---------- Texte
FEC - Folia Electronica Classica  (Louvain-la-Neuve) - Numéro 11 - janvier-juin 2006


Vie religieuse en Gaule.
Héritage celtique et courants méditerranéens

 § 4. Mort et résurrection :
Le motif du fauve androphage et sa propagation en Gaule

Jean Loicq
Professeur honoraire de l’Université de Liège

 

Développements précédents :

§ 1. Préambule
§ 2. Cadre historique et culturel
§ 3. Des cultes celto-ligures aux religions orientales en Provence : le cas de Glanum


 

Quittons Glanum pour rester provisoirement en Provence rhodanienne, cette fois pour assister à la genèse et aux diverses interprétations iconographiques d'un même concept mythologique de base. Nous le suivrons en outre dans sa progression vers le centre et le nord de la Gaule, notamment le long de ce couloir rhodanien relayé par la Saône puis, au-delà du seuil de Bourgogne, par la Meuse et surtout par la Moselle, − couloir qui a véhiculé au cours de l'histoire tant de biens, de gens et d'idées, et dont l'importance était encore perçue lors du partage de l'Empire de Charlemagne, puisqu'il a servi de frontière, et donc de voie commune, entre la France et la Lotharingie.

Transportons-nous au Musée Calvet à Avignon : c'est là que sont conservées les plus significatives peut-être de ces étranges sculptures qui, par leur facture, leur style très individualisé, défient les spécialistes en peine de déceler exactement leurs modèles, et donc leur chronologie, bien que leur empreinte génériquement méditerranéenne soit incontestable. Aussi Fernand Benoit (mort en 1969) a-t-il donné au livre fondamental qu'il leur a consacré ce titre prudent : L'art méditerranéen de la vallée du Rhône. Elles comptent parmi ces expériences artistiques qui, à partir d'impulsions souvent très anciennes, se développent en marge des grands foyers de civilisation urbaine en conservant des traits archaïques parmi d'autres plus évolués. Celles dont nous allons parler ne figurent plus comme à Glanum des divinités bienfaisantes, mais des allégories de la Mort, mais d'une mort régénératrice d'autres vies. L'idée générale est que la Terre, symbolisée par un animal, fauve réel ou fantastique, mais de caractère chtonien, en qui se résorbe toute vie accomplie est en même temps porteuse et nourricière d'une vie nouvelle, c'est-à-dire d'une promesse de résurrection et de réincarnation. À ces conceptions, dont on voit par les légendes irlandaises ou bretonnes quelle place elles ont tenue chez tous les Celtes, la tradition figurative méditerranéenne est venue donner l'expression plastique qui lui faisait défaut au sein de l'univers plastique de la civilisation de La Tène.
--------------------
---------- Extraits de données
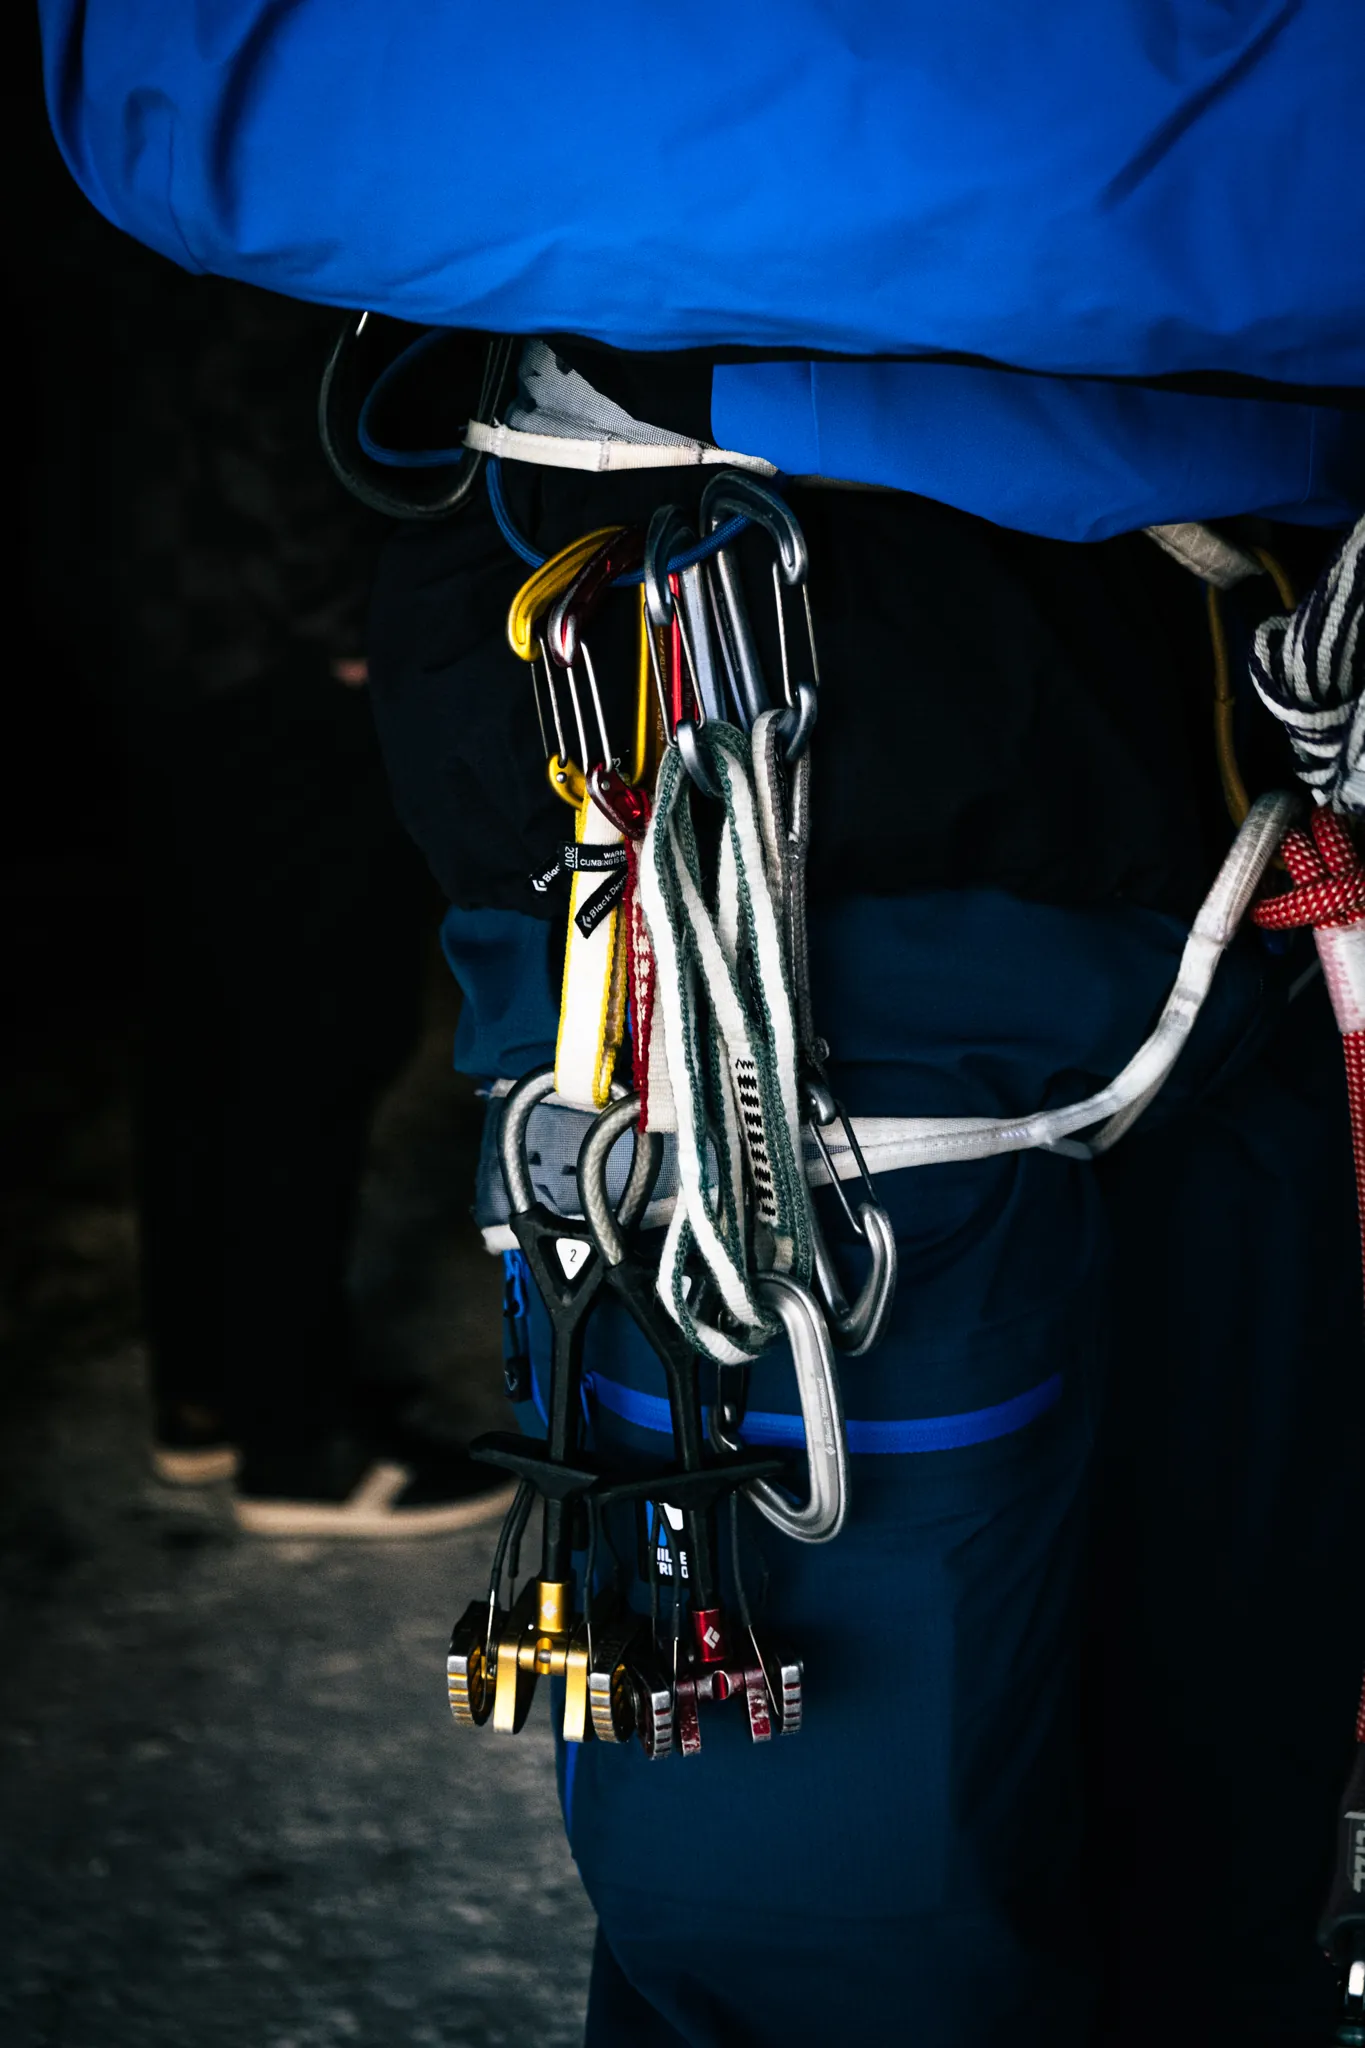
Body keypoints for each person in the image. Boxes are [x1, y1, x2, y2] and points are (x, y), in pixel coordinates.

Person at [37, 8, 1365, 2042]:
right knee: (848, 1926)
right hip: (784, 768)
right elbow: (203, 81)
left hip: (1246, 745)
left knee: (1229, 1817)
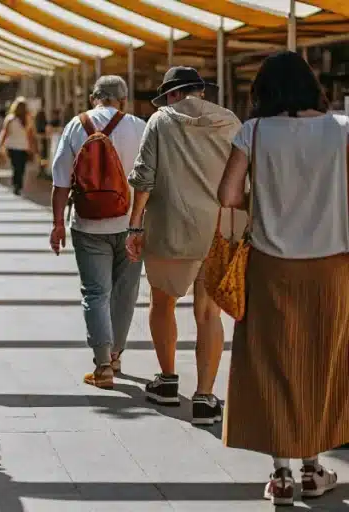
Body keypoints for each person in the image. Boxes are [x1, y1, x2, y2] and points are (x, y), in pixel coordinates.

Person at [216, 51, 347, 506]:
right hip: (332, 265)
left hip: (270, 265)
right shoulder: (342, 129)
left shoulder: (253, 131)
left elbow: (228, 195)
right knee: (321, 363)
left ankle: (282, 476)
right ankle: (313, 468)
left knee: (273, 363)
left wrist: (270, 191)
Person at [125, 67, 242, 426]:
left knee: (162, 300)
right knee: (209, 313)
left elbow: (144, 175)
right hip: (219, 229)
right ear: (200, 92)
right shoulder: (232, 122)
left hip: (171, 226)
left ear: (172, 94)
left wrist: (134, 225)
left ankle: (168, 381)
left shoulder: (161, 121)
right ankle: (205, 397)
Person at [49, 76, 147, 389]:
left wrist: (57, 223)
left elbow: (60, 180)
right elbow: (153, 178)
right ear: (124, 99)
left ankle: (102, 365)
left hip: (88, 223)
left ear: (94, 98)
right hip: (133, 225)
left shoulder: (76, 126)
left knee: (95, 293)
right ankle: (117, 354)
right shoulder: (139, 126)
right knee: (125, 292)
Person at [0, 97, 38, 195]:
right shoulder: (28, 119)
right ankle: (18, 185)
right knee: (21, 167)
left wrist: (0, 145)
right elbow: (31, 135)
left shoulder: (10, 119)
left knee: (15, 166)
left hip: (11, 146)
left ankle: (15, 184)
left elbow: (5, 133)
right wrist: (33, 148)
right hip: (24, 147)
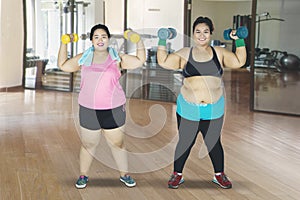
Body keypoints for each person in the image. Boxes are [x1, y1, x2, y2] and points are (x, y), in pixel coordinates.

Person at [157, 16, 247, 189]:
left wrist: (240, 40)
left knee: (214, 142)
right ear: (193, 34)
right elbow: (163, 61)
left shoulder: (218, 53)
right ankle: (177, 174)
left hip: (214, 108)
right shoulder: (185, 53)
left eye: (205, 31)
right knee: (185, 142)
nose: (201, 35)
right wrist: (162, 39)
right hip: (189, 108)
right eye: (198, 31)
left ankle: (219, 175)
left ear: (211, 33)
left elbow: (239, 61)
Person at [58, 24, 146, 189]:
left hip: (113, 109)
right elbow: (63, 65)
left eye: (103, 36)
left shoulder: (117, 58)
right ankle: (83, 175)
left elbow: (140, 60)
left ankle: (124, 174)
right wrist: (64, 42)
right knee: (89, 145)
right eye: (96, 36)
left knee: (118, 144)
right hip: (88, 109)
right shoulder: (83, 58)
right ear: (91, 40)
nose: (100, 39)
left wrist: (138, 40)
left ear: (108, 39)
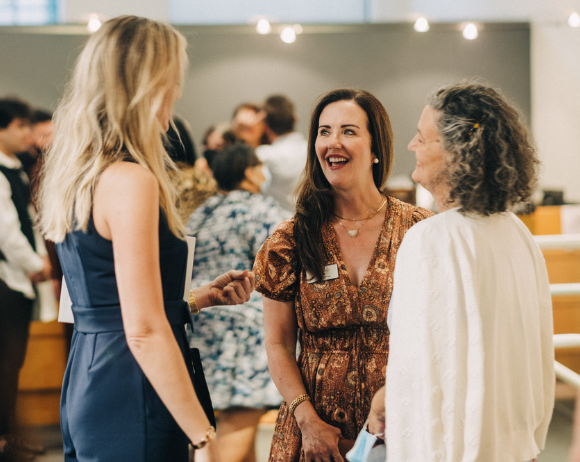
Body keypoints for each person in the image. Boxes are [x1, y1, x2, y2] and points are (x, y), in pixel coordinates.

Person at [37, 16, 254, 462]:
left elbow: (106, 303)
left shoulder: (80, 175)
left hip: (89, 375)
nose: (177, 91)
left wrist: (194, 300)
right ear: (149, 81)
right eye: (174, 77)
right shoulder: (131, 180)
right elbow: (143, 330)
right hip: (134, 384)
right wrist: (203, 434)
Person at [367, 82, 554, 462]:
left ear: (456, 152)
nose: (411, 147)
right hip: (512, 445)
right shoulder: (517, 233)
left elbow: (416, 365)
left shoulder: (430, 240)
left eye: (422, 137)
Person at [253, 88, 432, 462]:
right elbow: (279, 344)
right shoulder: (290, 238)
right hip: (314, 436)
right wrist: (307, 421)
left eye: (349, 131)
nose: (333, 142)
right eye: (324, 131)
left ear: (376, 146)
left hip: (401, 426)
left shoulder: (419, 230)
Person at [186, 143, 290, 462]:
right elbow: (286, 257)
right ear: (249, 172)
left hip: (199, 321)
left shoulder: (200, 213)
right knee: (240, 412)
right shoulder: (261, 210)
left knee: (209, 420)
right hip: (245, 328)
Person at [0, 97, 51, 462]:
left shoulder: (16, 168)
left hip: (20, 281)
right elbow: (6, 232)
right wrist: (35, 264)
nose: (26, 132)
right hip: (8, 280)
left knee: (12, 362)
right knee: (5, 362)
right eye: (19, 125)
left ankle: (8, 436)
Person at [256, 95, 307, 213]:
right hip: (311, 224)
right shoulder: (314, 151)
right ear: (295, 119)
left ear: (265, 126)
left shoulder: (264, 156)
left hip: (276, 226)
--------------------
Consigne 1 -
Répondez brièvement à ces questions sur l'article sur le fauve androphage :
(a) Quels cours d'eau relaient le couloir rhodanien vers le nord ?
(b) Dans quel musée sont conservées les sculptures étudiées ?
(c) Quel titre Fernand Benoit a-t-il donné au livre qu'il leur a consacré ?
Consigne 2 - Prolongez l'article sur le fauve androphage à partir de sa dernière phrase.
Les enregistrements n'ont aucun rôle dans ce travail.

Réponse 1 -
(a) La Saône, puis, au-delà du seuil de Bourgogne, la Meuse et surtout la Moselle.
(b) Au Musée Calvet, à Avignon.
(c) L'art méditerranéen de la vallée du Rhône.

Réponse 2 -
En effet, tandis que la Celtique du continent se confinait dans un art essentiellement ornemental, la Provence maritime développait comme l'Espagne méditerranéenne une grande sculpture sur pierre, tantôt votive, tantôt et plus souvent funéraire, comme dans les pièces du musée d'Avignon, où l'expressionnisme et même le fantastique ont libre cours. La pièce la plus célèbre est connue sous le nom de « Tarasque de Noves » (localité des Bouches-du-Rhône) [Fig. 12-13].

Tarasque de Noves (trois quarts et face)

          Fig. 12. - Noves (Bouches-du-Rhône). La « Tarasque », de trois quarts (a) et de face (b)

 

Tarasque de Noves (reconstitution)

Fig. 13. - Tarasque de Noves (reconstitution)

La pièce, réalisée en calcaire tendre coquillier, est haute d'env. 1 m. 20. L'animal, assis sur l'arrière-train, dévore sa victime dont subsiste le bras. On notera les traits frappants : gueule à dents surdimensionnées, sexe dressé en signe de vie, rehauts de rouge soulignant l'expression. Cette sculpture, ornement aristocratique, « ostentatoire » a-t-on pu dire, d'un monument funéraire disparu, n'est que l'une des interprétations d'un même thème général : celui du fauve carnassier, symbole de mort ; elle combine en fait deux variantes qu'on trouve ailleurs traitées séparément : l'animal est représenté soit en train d'engloutir un être humain, soit, le plus souvent, imposant sur des têtes coupées et masquées, en signe de domination, les griffes de ses pattes antérieures : ainsi le lion des Baux-de-Provence, conservé au même musée, et saisi dans la même posture que le monument de Noves. On peut voir dans les musées d'Avignon et d'Arles d'autres représentations analogues, plus ou moins fragmentaires, qui toutes renvoient, semble-t-il, au début de l'époque gallo-romaine.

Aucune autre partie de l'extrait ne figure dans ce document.